At RailsConf 2009, BJ Clark and I gave a talk about working with legacy Rails apps. In that talk, we spent some time talking about technical debt. Ward Cunningham originally coined the term 18 years ago, and it has enjoyed a resurgence in blog posts and conference talks throughout the past year.
I’ve noticed that most discussions about technical debt, including BJ’s and mine, miss the mark when it comes Ward’s original point.

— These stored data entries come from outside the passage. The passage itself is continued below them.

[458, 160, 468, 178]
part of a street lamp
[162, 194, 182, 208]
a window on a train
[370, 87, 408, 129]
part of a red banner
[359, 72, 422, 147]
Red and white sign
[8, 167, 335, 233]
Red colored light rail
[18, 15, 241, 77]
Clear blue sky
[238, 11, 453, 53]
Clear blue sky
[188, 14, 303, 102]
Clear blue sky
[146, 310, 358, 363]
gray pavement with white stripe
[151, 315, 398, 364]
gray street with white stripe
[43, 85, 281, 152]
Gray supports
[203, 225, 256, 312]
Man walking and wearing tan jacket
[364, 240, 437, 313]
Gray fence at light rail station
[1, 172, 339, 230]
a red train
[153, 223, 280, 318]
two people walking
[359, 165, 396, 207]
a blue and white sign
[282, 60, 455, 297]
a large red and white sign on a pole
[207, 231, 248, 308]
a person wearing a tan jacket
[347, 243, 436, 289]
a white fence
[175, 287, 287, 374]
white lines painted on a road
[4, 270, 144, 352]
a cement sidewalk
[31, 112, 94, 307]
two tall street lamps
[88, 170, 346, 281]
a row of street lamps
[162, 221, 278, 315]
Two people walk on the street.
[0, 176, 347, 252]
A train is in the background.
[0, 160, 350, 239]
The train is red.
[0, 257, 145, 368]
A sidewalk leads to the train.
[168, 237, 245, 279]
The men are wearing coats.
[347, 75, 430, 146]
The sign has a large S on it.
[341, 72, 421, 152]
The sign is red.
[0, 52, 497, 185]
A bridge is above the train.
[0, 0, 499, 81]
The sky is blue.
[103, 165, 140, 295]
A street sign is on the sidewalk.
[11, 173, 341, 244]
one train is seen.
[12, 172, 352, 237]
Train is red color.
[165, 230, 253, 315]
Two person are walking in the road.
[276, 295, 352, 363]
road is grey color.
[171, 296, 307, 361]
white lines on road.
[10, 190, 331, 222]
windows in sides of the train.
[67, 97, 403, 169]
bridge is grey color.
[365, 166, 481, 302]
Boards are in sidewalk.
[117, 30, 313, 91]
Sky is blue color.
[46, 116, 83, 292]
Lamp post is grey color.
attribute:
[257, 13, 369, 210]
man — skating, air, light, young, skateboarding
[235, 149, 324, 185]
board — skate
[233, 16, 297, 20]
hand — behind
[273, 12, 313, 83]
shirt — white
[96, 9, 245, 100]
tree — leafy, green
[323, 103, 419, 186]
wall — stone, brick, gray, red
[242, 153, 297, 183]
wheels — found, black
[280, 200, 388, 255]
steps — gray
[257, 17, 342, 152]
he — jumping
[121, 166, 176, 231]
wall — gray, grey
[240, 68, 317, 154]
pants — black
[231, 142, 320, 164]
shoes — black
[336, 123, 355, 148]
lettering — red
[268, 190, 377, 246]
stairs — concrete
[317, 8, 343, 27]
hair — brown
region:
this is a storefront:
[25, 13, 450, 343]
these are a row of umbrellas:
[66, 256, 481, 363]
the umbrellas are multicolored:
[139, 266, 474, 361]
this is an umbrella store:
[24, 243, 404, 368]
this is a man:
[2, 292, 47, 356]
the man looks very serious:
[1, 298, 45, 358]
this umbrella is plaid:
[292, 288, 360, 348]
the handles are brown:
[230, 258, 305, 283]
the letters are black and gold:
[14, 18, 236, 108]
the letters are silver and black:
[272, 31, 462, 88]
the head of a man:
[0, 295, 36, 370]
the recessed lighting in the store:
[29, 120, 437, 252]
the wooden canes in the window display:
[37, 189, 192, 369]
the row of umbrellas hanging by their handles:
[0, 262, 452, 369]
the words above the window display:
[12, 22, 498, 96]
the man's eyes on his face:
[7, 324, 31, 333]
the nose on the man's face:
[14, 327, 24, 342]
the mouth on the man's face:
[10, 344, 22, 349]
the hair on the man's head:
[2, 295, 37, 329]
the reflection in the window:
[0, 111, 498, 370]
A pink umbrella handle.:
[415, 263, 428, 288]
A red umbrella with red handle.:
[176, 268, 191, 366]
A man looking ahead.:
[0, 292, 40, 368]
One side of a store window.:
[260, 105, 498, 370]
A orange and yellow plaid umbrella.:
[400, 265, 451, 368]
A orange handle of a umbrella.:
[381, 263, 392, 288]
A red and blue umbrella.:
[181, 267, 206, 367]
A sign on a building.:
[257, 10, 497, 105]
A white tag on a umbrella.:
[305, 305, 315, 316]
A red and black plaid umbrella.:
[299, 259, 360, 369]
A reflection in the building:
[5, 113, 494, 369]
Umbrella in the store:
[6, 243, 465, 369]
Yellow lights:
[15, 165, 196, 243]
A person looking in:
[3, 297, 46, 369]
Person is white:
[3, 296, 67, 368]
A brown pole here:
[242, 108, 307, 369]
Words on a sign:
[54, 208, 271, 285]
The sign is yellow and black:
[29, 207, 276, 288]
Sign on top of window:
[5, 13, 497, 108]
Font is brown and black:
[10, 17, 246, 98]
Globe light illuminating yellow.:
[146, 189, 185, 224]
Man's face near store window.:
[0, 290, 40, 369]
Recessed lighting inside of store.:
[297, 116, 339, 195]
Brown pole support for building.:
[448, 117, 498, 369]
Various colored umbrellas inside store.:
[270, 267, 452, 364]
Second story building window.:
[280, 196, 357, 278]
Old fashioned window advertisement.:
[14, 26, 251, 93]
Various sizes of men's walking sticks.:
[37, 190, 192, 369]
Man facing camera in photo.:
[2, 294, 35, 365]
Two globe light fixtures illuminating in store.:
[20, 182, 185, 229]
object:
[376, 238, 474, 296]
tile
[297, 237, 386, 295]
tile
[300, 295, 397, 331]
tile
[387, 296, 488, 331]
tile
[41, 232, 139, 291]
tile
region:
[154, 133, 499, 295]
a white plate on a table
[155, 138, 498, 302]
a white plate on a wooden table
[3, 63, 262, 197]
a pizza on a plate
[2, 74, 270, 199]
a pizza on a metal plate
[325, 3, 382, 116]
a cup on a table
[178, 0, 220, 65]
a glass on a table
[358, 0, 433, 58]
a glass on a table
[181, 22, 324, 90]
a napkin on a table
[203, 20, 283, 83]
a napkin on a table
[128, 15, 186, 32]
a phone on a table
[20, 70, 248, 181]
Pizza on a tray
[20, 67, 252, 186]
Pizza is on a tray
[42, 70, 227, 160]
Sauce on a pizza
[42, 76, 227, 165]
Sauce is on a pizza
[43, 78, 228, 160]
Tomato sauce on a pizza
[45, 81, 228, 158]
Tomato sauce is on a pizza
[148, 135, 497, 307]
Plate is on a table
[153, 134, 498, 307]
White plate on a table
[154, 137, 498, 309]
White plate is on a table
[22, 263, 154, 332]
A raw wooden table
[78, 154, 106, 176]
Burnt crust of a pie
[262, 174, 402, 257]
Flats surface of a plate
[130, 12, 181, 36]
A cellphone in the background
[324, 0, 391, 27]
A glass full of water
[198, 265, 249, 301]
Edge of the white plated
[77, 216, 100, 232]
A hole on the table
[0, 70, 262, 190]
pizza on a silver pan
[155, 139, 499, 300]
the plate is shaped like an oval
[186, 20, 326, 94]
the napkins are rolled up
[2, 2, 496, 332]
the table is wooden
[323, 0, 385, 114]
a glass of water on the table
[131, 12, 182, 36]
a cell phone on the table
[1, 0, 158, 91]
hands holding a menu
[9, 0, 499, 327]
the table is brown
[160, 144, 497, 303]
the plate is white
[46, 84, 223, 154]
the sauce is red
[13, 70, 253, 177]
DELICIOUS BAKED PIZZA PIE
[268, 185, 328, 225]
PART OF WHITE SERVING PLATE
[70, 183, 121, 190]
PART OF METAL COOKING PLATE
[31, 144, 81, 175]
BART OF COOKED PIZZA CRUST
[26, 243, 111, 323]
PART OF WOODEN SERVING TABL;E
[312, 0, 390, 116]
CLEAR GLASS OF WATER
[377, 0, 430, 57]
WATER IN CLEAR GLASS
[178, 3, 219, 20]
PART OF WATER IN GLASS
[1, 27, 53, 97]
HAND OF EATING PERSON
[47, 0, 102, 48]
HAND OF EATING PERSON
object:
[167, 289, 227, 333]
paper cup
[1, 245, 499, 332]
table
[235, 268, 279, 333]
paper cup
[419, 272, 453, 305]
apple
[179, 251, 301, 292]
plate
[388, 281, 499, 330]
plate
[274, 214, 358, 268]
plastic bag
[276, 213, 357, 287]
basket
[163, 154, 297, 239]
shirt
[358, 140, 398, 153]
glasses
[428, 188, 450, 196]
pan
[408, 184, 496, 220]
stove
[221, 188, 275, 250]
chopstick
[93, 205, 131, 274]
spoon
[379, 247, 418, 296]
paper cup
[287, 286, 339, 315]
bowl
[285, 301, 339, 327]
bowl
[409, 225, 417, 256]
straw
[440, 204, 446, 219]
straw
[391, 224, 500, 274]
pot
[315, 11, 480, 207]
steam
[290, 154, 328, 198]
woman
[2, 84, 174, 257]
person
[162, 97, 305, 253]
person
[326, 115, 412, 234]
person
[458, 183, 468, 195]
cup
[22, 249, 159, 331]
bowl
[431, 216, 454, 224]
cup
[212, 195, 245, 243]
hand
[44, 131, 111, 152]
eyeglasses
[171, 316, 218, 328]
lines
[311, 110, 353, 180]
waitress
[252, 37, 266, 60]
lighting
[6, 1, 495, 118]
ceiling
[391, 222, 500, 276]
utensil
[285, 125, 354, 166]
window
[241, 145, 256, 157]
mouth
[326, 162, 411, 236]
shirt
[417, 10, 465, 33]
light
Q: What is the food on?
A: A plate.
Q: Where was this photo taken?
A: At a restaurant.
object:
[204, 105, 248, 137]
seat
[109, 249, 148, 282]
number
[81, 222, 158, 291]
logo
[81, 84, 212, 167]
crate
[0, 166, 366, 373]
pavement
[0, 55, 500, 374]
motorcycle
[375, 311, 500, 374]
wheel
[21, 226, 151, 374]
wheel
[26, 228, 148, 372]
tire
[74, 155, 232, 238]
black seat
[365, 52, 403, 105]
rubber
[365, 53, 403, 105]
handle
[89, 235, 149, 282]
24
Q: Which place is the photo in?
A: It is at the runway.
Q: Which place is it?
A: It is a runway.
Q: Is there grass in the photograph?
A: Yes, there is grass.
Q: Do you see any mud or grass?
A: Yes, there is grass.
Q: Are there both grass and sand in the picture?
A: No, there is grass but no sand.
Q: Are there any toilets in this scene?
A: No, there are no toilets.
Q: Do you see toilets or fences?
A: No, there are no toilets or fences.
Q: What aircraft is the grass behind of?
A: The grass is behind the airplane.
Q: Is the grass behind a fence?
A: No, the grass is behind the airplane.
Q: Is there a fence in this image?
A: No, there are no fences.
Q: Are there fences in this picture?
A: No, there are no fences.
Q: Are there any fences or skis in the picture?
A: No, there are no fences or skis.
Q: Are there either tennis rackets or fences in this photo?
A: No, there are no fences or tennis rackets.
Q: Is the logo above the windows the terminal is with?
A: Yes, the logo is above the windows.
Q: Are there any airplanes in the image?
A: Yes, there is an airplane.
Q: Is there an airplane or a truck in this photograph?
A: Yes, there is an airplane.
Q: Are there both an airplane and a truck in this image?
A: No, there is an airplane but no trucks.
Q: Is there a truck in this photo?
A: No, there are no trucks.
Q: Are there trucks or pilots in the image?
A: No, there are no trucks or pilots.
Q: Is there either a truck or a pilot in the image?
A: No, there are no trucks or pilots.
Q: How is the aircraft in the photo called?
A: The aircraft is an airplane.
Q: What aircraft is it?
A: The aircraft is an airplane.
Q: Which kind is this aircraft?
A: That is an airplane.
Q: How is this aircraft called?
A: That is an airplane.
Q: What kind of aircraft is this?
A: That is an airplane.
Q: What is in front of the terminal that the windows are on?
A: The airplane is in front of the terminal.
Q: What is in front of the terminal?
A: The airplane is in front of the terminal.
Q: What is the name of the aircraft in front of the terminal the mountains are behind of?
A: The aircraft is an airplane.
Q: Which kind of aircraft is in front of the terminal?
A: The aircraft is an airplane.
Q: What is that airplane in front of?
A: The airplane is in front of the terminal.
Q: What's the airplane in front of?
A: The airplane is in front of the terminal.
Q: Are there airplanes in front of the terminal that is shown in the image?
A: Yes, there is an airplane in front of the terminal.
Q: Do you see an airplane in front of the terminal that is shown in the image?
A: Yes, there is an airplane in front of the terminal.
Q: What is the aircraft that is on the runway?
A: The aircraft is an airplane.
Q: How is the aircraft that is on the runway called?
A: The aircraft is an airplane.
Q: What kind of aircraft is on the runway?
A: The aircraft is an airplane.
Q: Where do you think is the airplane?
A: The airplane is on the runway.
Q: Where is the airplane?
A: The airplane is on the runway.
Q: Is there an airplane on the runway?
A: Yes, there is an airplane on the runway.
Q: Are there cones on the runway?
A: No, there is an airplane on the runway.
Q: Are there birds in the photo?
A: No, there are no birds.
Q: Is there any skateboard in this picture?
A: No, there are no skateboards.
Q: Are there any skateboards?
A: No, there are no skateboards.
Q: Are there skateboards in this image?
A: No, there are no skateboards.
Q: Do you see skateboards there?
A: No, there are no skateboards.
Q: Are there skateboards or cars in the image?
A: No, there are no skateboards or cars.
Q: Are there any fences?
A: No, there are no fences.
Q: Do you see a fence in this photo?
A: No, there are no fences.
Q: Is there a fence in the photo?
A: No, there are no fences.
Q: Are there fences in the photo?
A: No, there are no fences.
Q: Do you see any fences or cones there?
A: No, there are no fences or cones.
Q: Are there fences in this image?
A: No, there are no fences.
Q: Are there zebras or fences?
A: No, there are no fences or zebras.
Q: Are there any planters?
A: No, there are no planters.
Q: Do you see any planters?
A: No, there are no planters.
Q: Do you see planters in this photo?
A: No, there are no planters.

Ward invented the Debt Metaphor to explain how a software project benefits from delivering software early on in the project’s lifecycle. He was working on WyCash, an investment portfolio system that modeled a complex set of financial instruments. Because Ward and the rest of the programming team were programmers and not financial experts, a good deal of their effort went into learning the complexities of the domain they were working in. This sort of learning is best done iteratively, by creating software and observing how it works, and then taking what you learn and investing it back into the software. Steve Freeman, listening to Ward speak about technical debt, captured this process:
- Use what you know
- Feel it work
- Share the experience
- Wait for insight
- Refactor to include it
The most interesting bit to me is “refactor to include insight.” We tend to interpret refactoring as improving the design of existing code, but if you listen to Ward talk it’s clear that he literally means changing the factorization of the code over time. As his team learned about the problem, they modified the program “to look as if we had known what we were doing all along, and to look as if it had been easy to do.” It was crucial to him that the software reflect the team’s current understanding of the problem, and that it be continually updated to reflect any new insights they learned.